■ TASKS TO CARRY OUT ■
1. According to the article on the Chaoulli case, does the Supreme Court decision strike down any province's existing single-payer medicare system?
2. Pick up the article on the Chaoulli case at the point where it ends and keep writing it.

■ DOCUMENT SEGMENT ■
▽

Law & Governance
The Chaoulli Case: Two-Tier Magna Carta?
Gregory P. Marchildon from Saskatchewan ponders the magna carta for two-tier medicare.
There has been much speculation about the impact of the recent Supreme Court decision on Chaoulli. Even if those who are most friendly or most hostile to Canadian medicare are exaggerating the impact of the decision, its impact will be large. While the decision does not strike down any existing single-payer medicare system in any province, including Quebec, it is certainly capable of becoming the magna carta for two-tier (even multi-tier) medicare through future judicial interpretation and extension.
Much has been said in recent years by the critics of medicare about the monopoly of single-payer health care in Canada. This claim demands closer examination.

△

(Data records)
▽

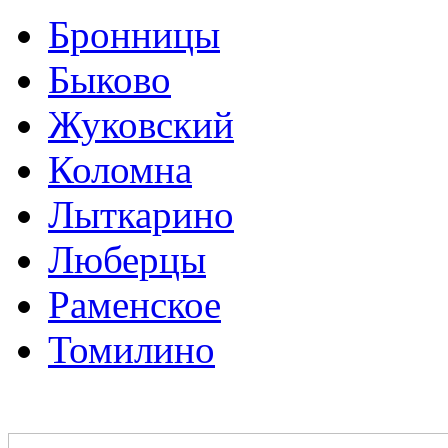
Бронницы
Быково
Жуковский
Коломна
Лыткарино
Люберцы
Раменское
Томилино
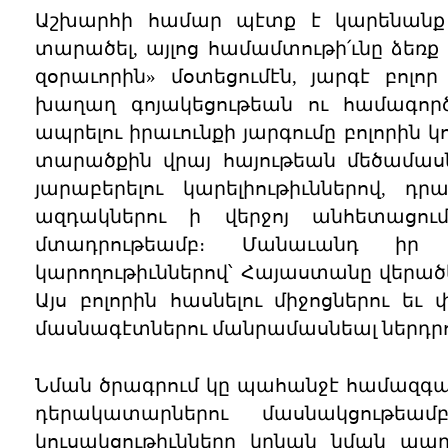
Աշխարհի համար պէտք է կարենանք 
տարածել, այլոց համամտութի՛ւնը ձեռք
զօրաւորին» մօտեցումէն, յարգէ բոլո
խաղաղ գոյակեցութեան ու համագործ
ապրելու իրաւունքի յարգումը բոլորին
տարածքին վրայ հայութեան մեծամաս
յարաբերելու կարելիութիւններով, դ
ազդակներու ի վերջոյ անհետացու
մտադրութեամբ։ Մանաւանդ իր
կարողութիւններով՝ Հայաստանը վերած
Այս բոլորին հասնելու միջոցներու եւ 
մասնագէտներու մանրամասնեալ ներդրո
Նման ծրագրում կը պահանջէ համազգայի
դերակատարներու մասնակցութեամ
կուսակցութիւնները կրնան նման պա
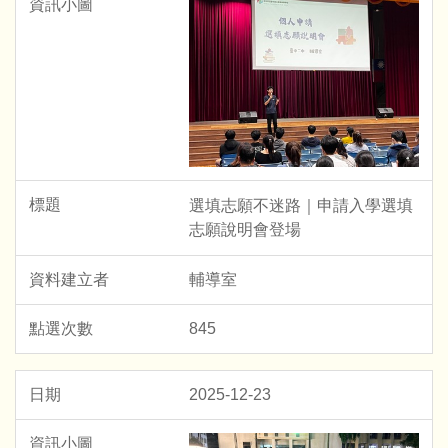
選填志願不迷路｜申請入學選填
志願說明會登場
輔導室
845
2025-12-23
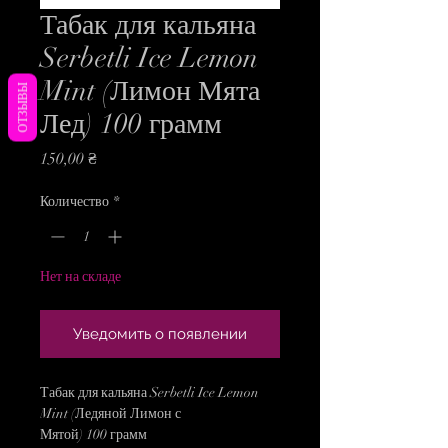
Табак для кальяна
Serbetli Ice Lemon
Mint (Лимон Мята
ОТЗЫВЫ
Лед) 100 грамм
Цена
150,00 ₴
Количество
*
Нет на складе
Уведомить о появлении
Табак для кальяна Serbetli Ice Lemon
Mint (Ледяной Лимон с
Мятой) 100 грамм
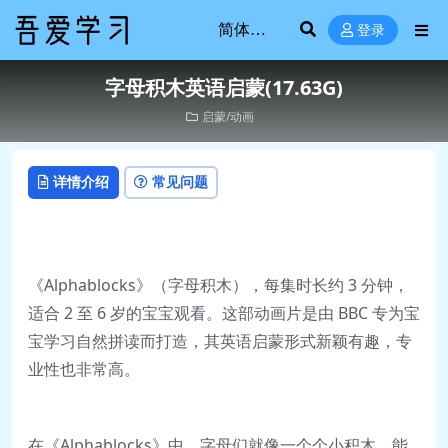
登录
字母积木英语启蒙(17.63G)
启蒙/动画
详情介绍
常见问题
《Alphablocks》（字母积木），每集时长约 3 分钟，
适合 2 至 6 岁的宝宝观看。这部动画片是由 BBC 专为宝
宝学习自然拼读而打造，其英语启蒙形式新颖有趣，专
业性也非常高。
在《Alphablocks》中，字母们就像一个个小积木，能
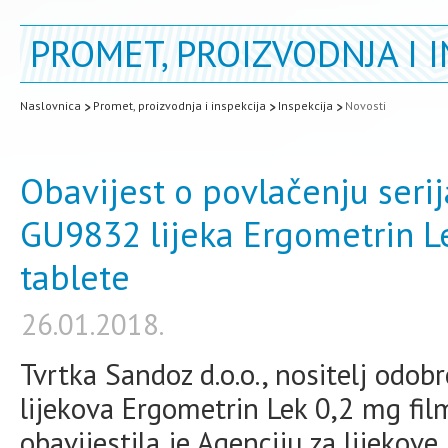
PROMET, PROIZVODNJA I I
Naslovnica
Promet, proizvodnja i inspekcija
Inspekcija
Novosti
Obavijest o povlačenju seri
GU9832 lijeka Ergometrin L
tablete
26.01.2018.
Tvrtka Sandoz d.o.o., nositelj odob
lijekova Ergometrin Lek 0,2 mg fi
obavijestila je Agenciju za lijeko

△

■ TASK RESULTS ■
1. No, it does not strike down any existing single-payer medicare system in any province, including Quebec.

2.
In the first place, medicare refers to quite a narrow range of health services - mainly hospital and physician services that are provided on a universal basis and without direct payment by the patient. These services constitute only about 43 per cent of total health care expenditures in the country. Almost all other health care including home care, nursing home care, prescription drugs, vision care and alternative medicines are outside the medicare basket. In other words, the so-called monopoly covers less than one-half of Canadian health care and does not at all apply to mixed and private sectors of health care sectors in which private insurance, user fees and direct payment are the rule rather than the exception. It is these mixed and private sectors - comprising over 50% of health expenditures - that are responsible for much of the growth in health care expenditures over the last decades.
In the second place, we have always permitted two small exceptions to our single-payer medicare regimes - one private, the other public. On the private side, no one is prohibited from purchasing private health services as long as they pay out-of-pocket for those services from providers who have chosen to be non-participating members of a provincial medicare scheme. On the public side, workers' compensation health benefits predate medicare and were legally excluded from the operation of the Canada Health Act and provincial medicare laws.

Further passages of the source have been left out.